Saturday, February 11, 2006
I'm back home in a snowy Milwaukee from a drizzly Nashville & my inbox in overflowing with abstracts which I'll be slogging through in the next week. Nashville was good. Besides meeting many, many people my favorite part of the conference was Linda Ganzini's talk on who chooses physician assisted suicide in Oregon. The answers were not shocking, and were in line with the Dutch euthanasia experience (to a large extent): people who choose PAS do so out of a fear of loss of control, not from actual suffering from physical symptoms, intractable pain, etc. I was particularly struck by something Dr. Ganzini said (I'm completely paraphrasing here):
'During interviews with these patients, they would often comment how they couldn't stand the idea of being a burden to their families. Family members in the room would inevitably pipe in with "We've told him a hundred times that she's not going to be a burden but she won't believe us." These patients are unable to accept that the process of dying--of becoming disabled and dependent as they head towards death--and of being cared for through this by family, could be a meaningful, valuable experience.'
Brilliant. I was struck while listening to this, though, about how different the media rhetoric about PAS is from the reality. Even just last month, after the Supreme Court decision, when I was reading the newspaper and listening to the NPR coverage about the decision, I noticed that PAS is discussed in public by its advocates as an important option for those who are suffering terribly from a terminal illness. That is technically true but misleading. For most people that would mean intractable suffering from intractable physical symptoms (pain, dyspnea, etc.). The reality is 'intractable suffering' from a fear of losing control at the end of life (or however you want to put it), not physical symptoms. The problem here is that the subtext to all of this is a perpetuation of the myth that intractable physical suffering is common/to-be-expected at the end of life and that PAS is 'needed' as an option to solve this. Stated otherwise: good hospice care and expert palliative care fails fails frequently enough to relieve physical symptoms that PAS is a 'needed' alternative. Perpetuating this myth helps no one. Additionally, I wonder if it would not serve the interests of PAS advocates if this 'news' came out; that people choosing PAS are doing it out of reasons of control, not symptoms. Perhaps not, perhaps most people get the whole "death with dignity = control at any cost" business.
Enough of that. Except one more thing: Ganzini stated that, to her knowledge, no African-Americans or Hispanic patients had 'taken advantage' of Oregon's PAS system. That's interesting.
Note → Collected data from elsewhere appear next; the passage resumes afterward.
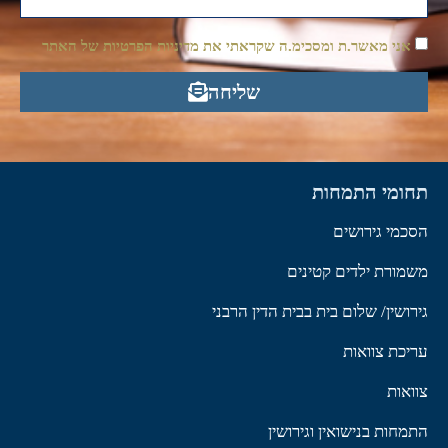
אני מאשר.ת ומסכימ.ה שקראתי את מדיניות הפרטיות של האתר
שליחה
תחומי התמחות
הסכמי גירושים
משמורת ילדים קטינים
גירושין/ שלום בית בבית הדין הרבני
עריכת צוואות
צוואות
התמחות בנישואין וגירושין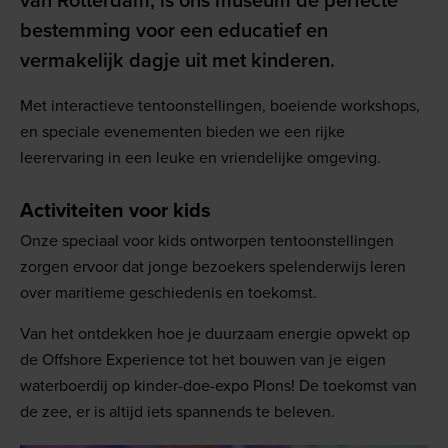
van Rotterdam, is ons museum de perfecte
bestemming voor een educatief en
vermakelijk dagje uit met kinderen.
Met interactieve tentoonstellingen, boeiende workshops,
en speciale evenementen bieden we een rijke
leerervaring in een leuke en vriendelijke omgeving.
Activiteiten voor kids
Onze speciaal voor kids ontworpen tentoonstellingen
zorgen ervoor dat jonge bezoekers spelenderwijs leren
over maritieme geschiedenis en toekomst.
Van het ontdekken hoe je duurzaam energie opwekt op
de Offshore Experience tot het bouwen van je eigen
waterboerdij op kinder-doe-expo Plons! De toekomst van
de zee, er is altijd iets spannends te beleven.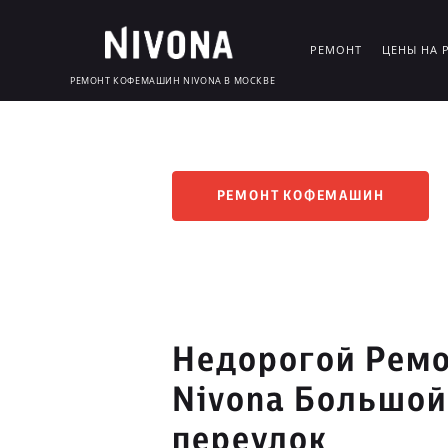
РЕМОНТ
ЦЕНЫ НА 
РЕМОНТ КОФЕМАШИН NIVONA В МОСКВЕ
РЕМОНТ КОФЕМАШИН
Недорогой Рем
Nivona Большой
переулок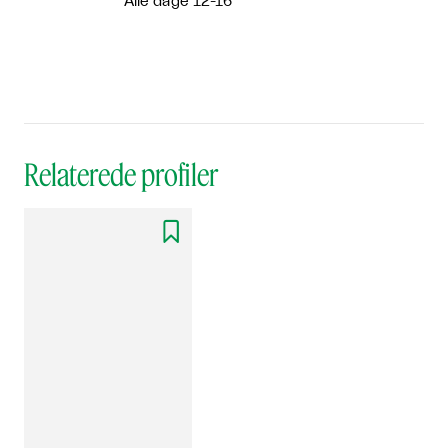
Alle dage 12-16
Relaterede profiler
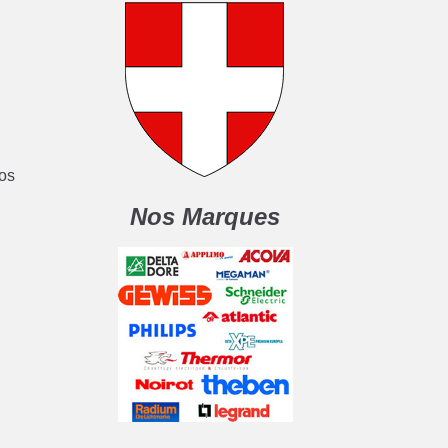
nos
Nos Marques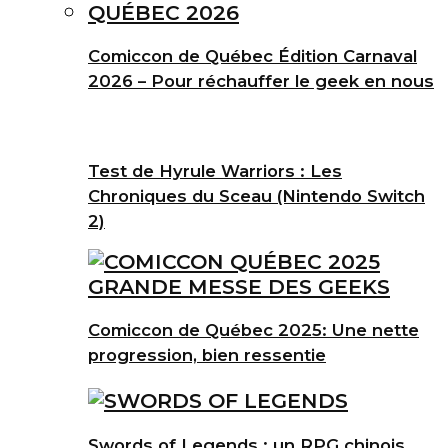
Comiccon de Québec Édition Carnaval
2026 – Pour réchauffer le geek en nous
Test de Hyrule Warriors : Les
Chroniques du Sceau (Nintendo Switch
2)
Comiccon de Québec 2025: Une nette
progression, bien ressentie
Swords of Legends : un RPG chinois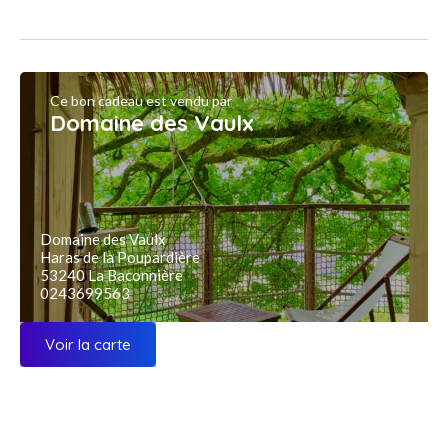
Ce bon cadeau est vendu par
Domaine des Vaulx
Domaine des Vaulx
Haras de la Poupardière
53240 La Baconnière
0243699563
Voir la carte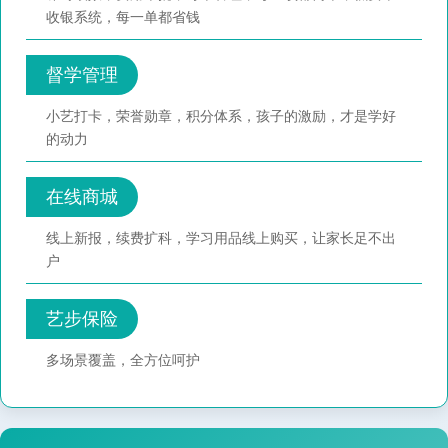
收银系统，每一单都省钱
督学管理
小艺打卡，荣誉勋章，积分体系，孩子的激励，才是学好
的动力
在线商城
线上新报，续费扩科，学习用品线上购买，让家长足不出
户
艺步保险
多场景覆盖，全方位呵护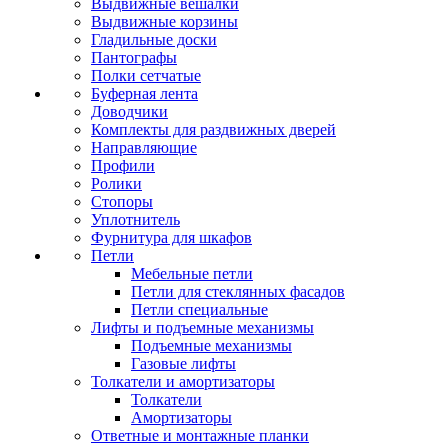
Выдвижные вешалки
Выдвижные корзины
Гладильные доски
Пантографы
Полки сетчатые
Буферная лента
Доводчики
Комплекты для раздвижных дверей
Направляющие
Профили
Ролики
Стопоры
Уплотнитель
Фурнитура для шкафов
Петли
Мебельные петли
Петли для стеклянных фасадов
Петли специальные
Лифты и подъемные механизмы
Подъемные механизмы
Газовые лифты
Толкатели и амортизаторы
Толкатели
Амортизаторы
Ответные и монтажные планки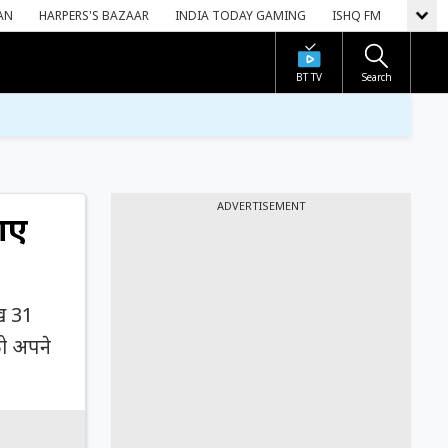
AN
HARPERS'S BAZAAR
INDIA TODAY GAMING
ISHQ FM
BT TV
Search
ADVERTISEMENT
नाए
़ 31
को अपने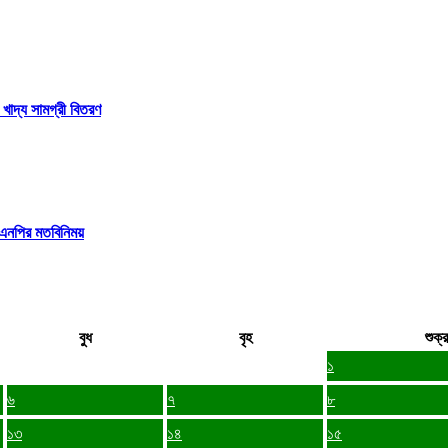
 খাদ্য সামগ্রী বিতরণ
বিএনপির মতবিনিময়
বুধ
বৃহ
শুক্র
১
৬
৭
৮
১৩
১৪
১৫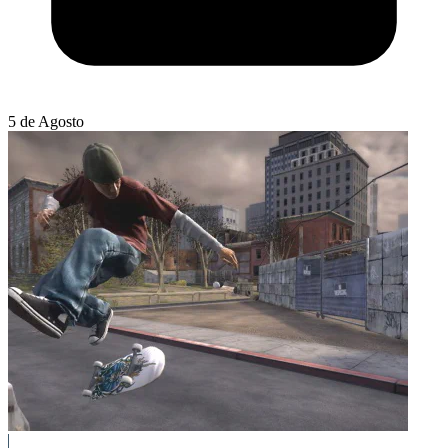
5 de Agosto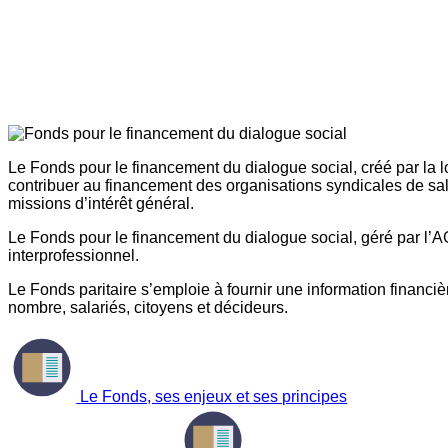
Le Fonds pour le financement du dialogue social, créé par la l
contribuer au financement des organisations syndicales de sal
missions d’intérêt général.
Le Fonds pour le financement du dialogue social, géré par l’AG
interprofessionnel.
Le Fonds paritaire s’emploie à fournir une information financière
nombre, salariés, citoyens et décideurs.
Le Fonds, ses enjeux et ses principes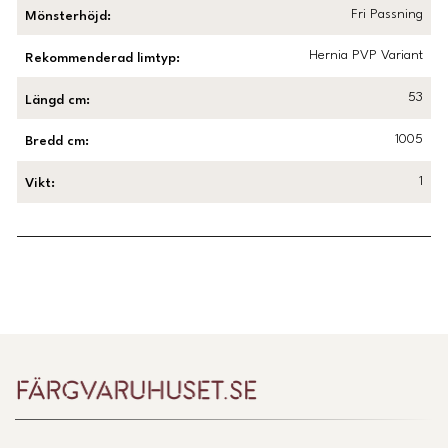
Fri Passning
Mönsterhöjd
:
Hernia PVP Variant
Rekommenderad limtyp
:
53
Längd cm
:
1005
Bredd cm
:
1
Vikt
:
Länk till Trustpilot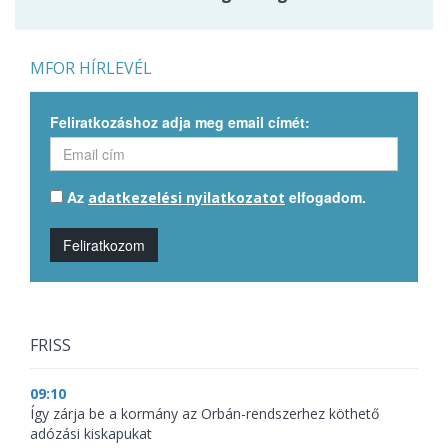
MFOR HÍRLEVÉL
Feliratkozáshoz adja meg email címét:
Az
elfogadom.
adatkezelési nyilatkozatot
Feliratkozom
FRISS
09:10
Így zárja be a kormány az Orbán-rendszerhez köthető
adózási kiskapukat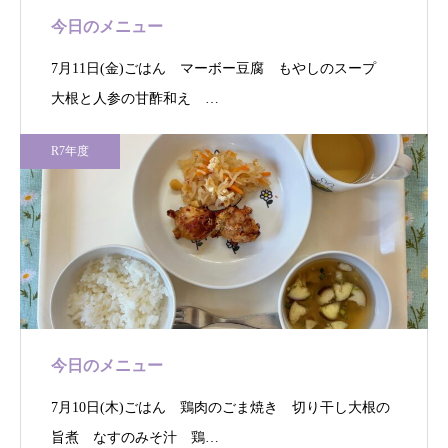
今日のメニュー
7月11日(金)ごはん マーボー豆腐 もやしのスープ
大根と人参の甘酢和え …
R7年度
今日のメニュー
7月10日(木)ごはん 鶏肉のごま焼き 切り干し大根の
旨煮 なすのみそ汁 鶏…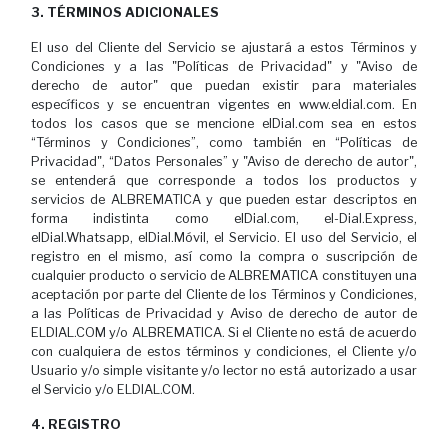
3. TÉRMINOS ADICIONALES
El uso del Cliente del Servicio se ajustará a estos Términos y
Condiciones y a las "Políticas de Privacidad" y "Aviso de
derecho de autor" que puedan existir para materiales
específicos y se encuentran vigentes en www.eldial.com. En
todos los casos que se mencione elDial.com sea en estos
“Términos y Condiciones”, como también en “Políticas de
Privacidad", “Datos Personales” y "Aviso de derecho de autor",
se entenderá que corresponde a todos los productos y
servicios de ALBREMATICA y que pueden estar descriptos en
forma indistinta como elDial.com, el-Dial.Express,
elDial.Whatsapp, elDial.Móvil, el Servicio. El uso del Servicio, el
registro en el mismo, así como la compra o suscripción de
cualquier producto o servicio de ALBREMATICA constituyen una
aceptación por parte del Cliente de los Términos y Condiciones,
a las Políticas de Privacidad y Aviso de derecho de autor de
ELDIAL.COM y/o ALBREMATICA. Si el Cliente no está de acuerdo
con cualquiera de estos términos y condiciones, el Cliente y/o
Usuario y/o simple visitante y/o lector no está autorizado a usar
el Servicio y/o ELDIAL.COM.
4. REGISTRO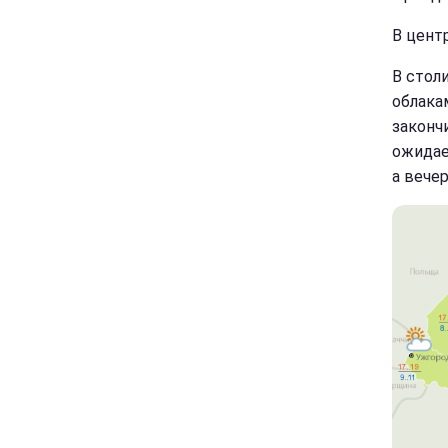
В цент
В стол
облака
законч
ожидае
а вече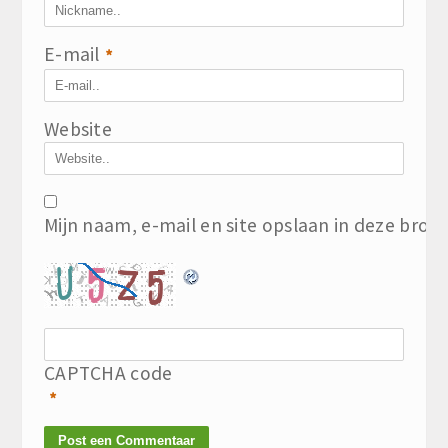
E-mail
*
Website
Mijn naam, e-mail en site opslaan in deze brow
CAPTCHA code
*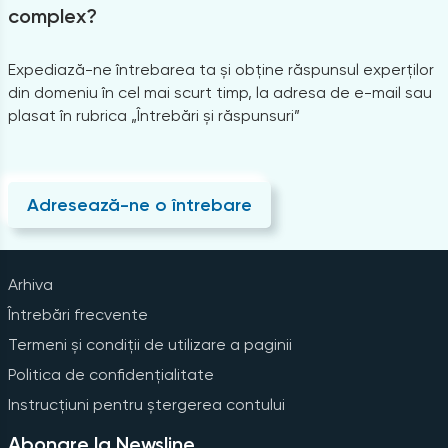
complex?
Expediază-ne întrebarea ta și obține răspunsul experților
din domeniu în cel mai scurt timp, la adresa de e-mail sau
plasat în rubrica „Întrebări și răspunsuri”
Adresează-ne o întrebare
Arhiva
Întrebări frecvente
Termeni și condiții de utilizare a paginii
Politica de confidențialitate
Instrucțiuni pentru ștergerea contului
Abonare la Newsline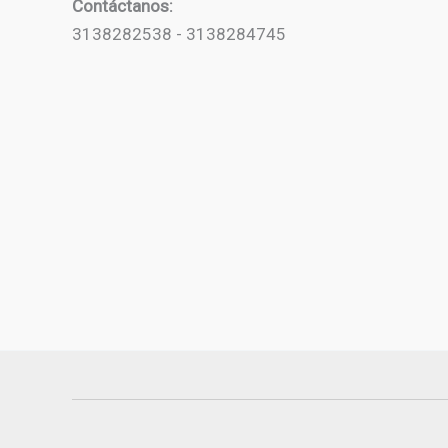
Contáctanos:
3138282538 - 3138284745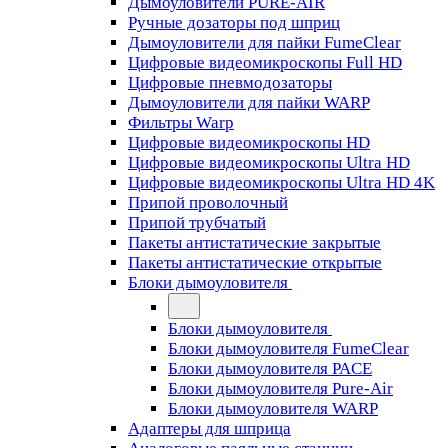
Дымоуловители PURE-AIR
Ручные дозаторы под шприц
Дымоуловители для пайки FumeClear
Цифровые видеомикроскопы Full HD
Цифровые пневмодозаторы
Дымоуловители для пайки WARP
Фильтры Warp
Цифровые видеомикроскопы HD
Цифровые видеомикроскопы Ultra HD
Цифровые видеомикроскопы Ultra HD 4K
Припой проволочный
Припой трубчатый
Пакеты антистатические закрытые
Пакеты антистатические открытые
Блоки дымоуловителя
Блоки дымоуловителя
Блоки дымоуловителя FumeClear
Блоки дымоуловителя PACE
Блоки дымоуловителя Pure-Air
Блоки дымоуловителя WARP
Адаптеры для шприца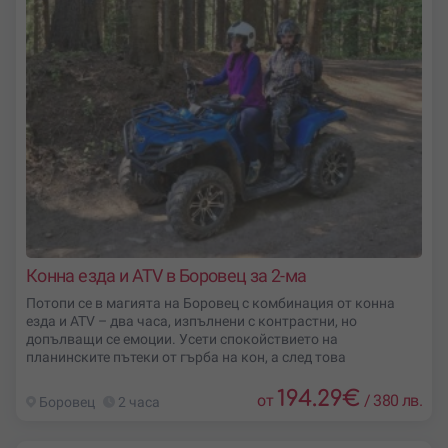
Конна езда и ATV в Боровец за 2-ма
Потопи се в магията на Боровец с комбинация от конна
езда и ATV – два часа, изпълнени с контрастни, но
допълващи се емоции. Усети спокойствието на
планинските пътеки от гърба на кон, а след това
194.29
€
от
/
380 лв.
Боровец
2 часа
There were of course many other great sessions & posters. Maggots for wound care, that sort of stuff. There was lots of talk about the transition from the ABHPM to the ABMS but I'll refer you to those sites and AAHPM's about that.
The well-organized, Christian-Sinclair-spear-headed Pallimed get-the-word-out-campaign seemed to be a success and we officially welcome any new readers to the blog--we hope you get something from it. If not, leave angry comments. That is not a joke, we want to blog to be valuable to our readers (within the purview of the mission statement mentioned up above on the webpage); so if it's not living up to that let us know.
Perhaps as a response to the Pallimed campaign Christian and I were asked a question about the difference between Pallimed and PC-FACS (the new one is out by the way ). As I've said before on this blog, PC-FACS is clearly a project after our own hearts. PC-FACS are peer reviewed critical summaries of important new pall-care-relevant literature. There's a process to them, and they are written and edited with an eye to concise interpretation--focused on relevance--for practicing palliative care practitioners (much like the ACP Journal Club or the Journal Watch publications). Pallimed is an informal, idiosyncratic, (but hopefully a mostly critical) gloss of what is these days the deluge of palliative-care-related publications coming from all quarters of the academe. We review whatever tickles our fancy, including completely clinically irrelevant articles about gum chewing and pain. Our goal, and this is perhaps the fundamental distinction between the goals of Pallimed and PC FACS, is that we want Pallimed to be a forum for discussion about pall-care-related literature as it comes out. Many of us have our professional list-servs, and the Growth House and Palliative Drugs clinical forums for clinical questions; but to my knowledge there's no forum to discuss new literature. Are we succeeding at this? Not particularly. We've (I've) sort of had a 'if you build it they will come' attitude to the blog but that hasn't worked very well; thus the outreach campaigns, etc.
Ok. Enough meta. I promise the days of self-absorbed, bloggerly reflection are over. We shall get back to the business of blogging articles. But do, if you wish, leave comments, send emails, challenge, suggest, amplify, and put us in our places.